** Provided material follows **
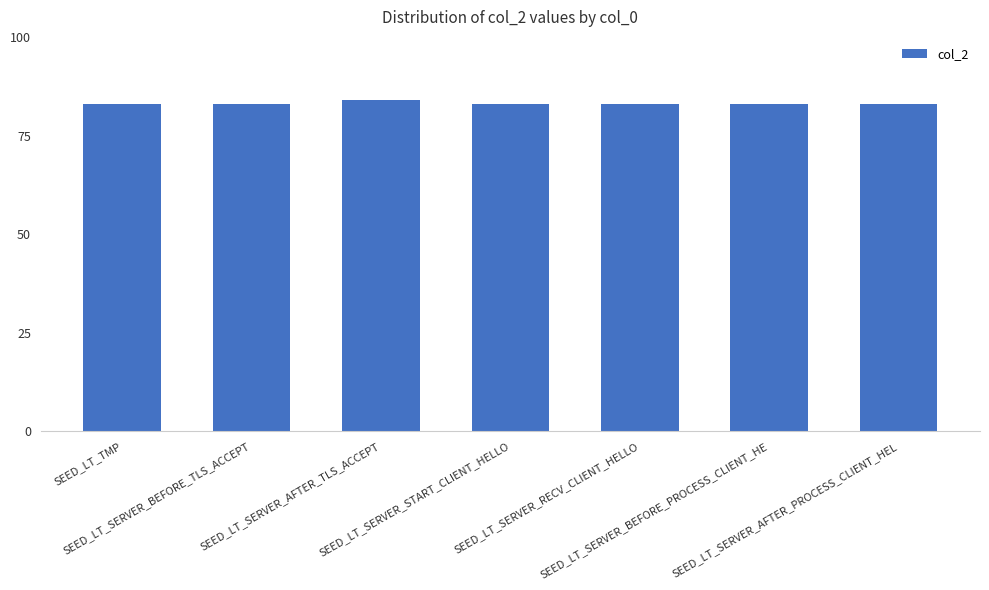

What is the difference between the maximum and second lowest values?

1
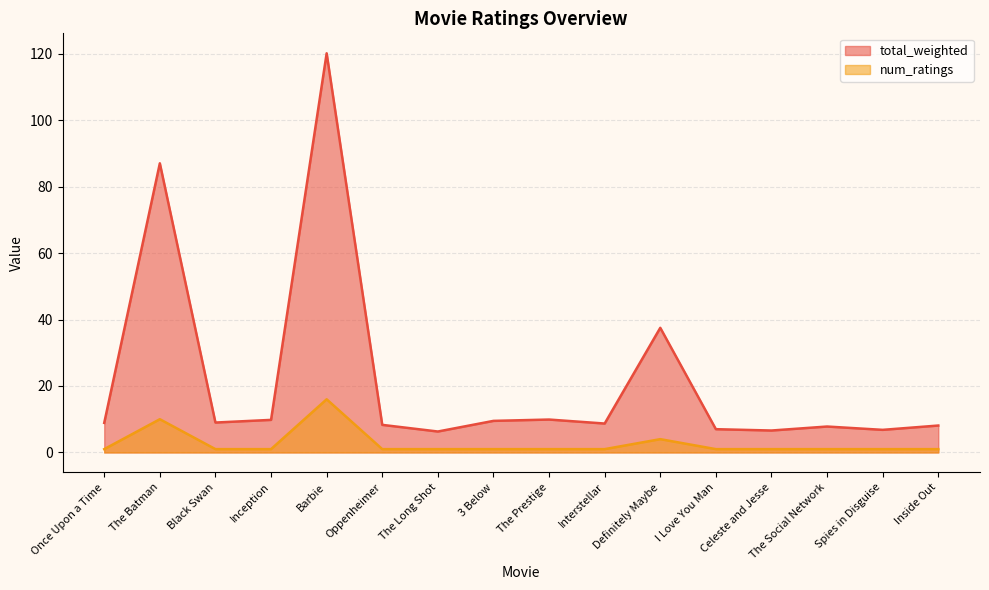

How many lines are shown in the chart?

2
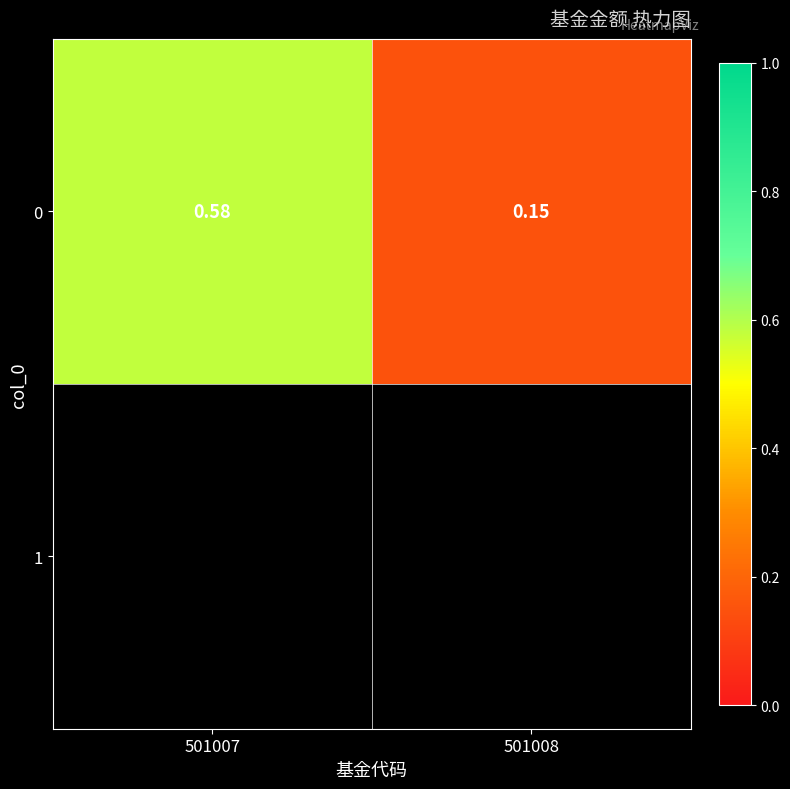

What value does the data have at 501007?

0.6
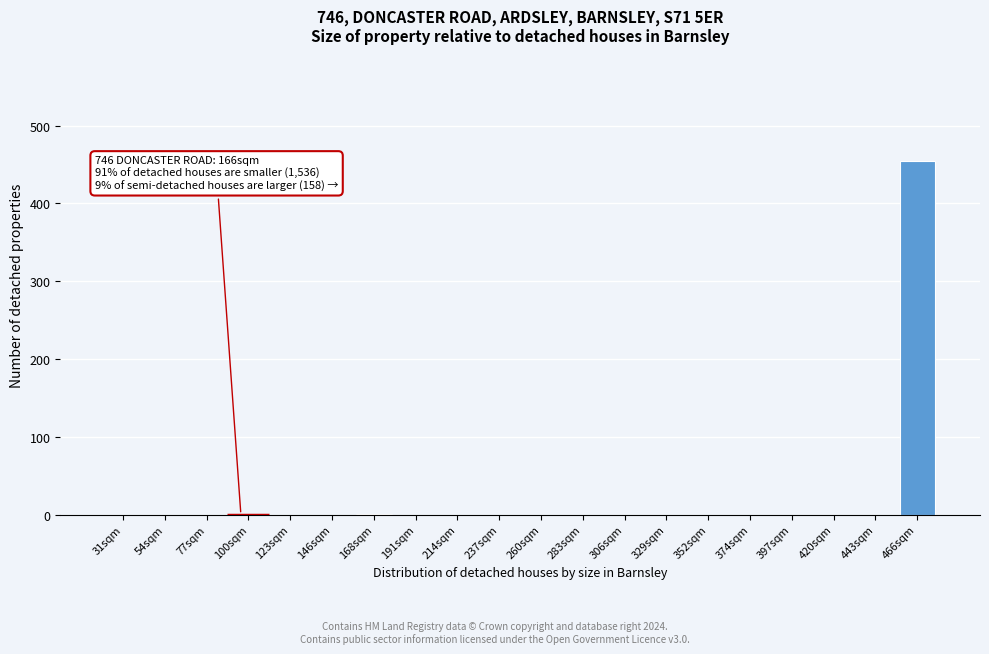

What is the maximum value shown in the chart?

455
** End of Provided material **
Try it: Rewrite the rows above as a single numbered list with one line per item, skipping blank lines and leaving out the picture lines.

Completed task:
1. What is the difference between the maximum and second lowest values?
2. 1
3. How many lines are shown in the chart?
4. 2
5. What value does the data have at 501007?
6. 0.6
7. What is the maximum value shown in the chart?
8. 455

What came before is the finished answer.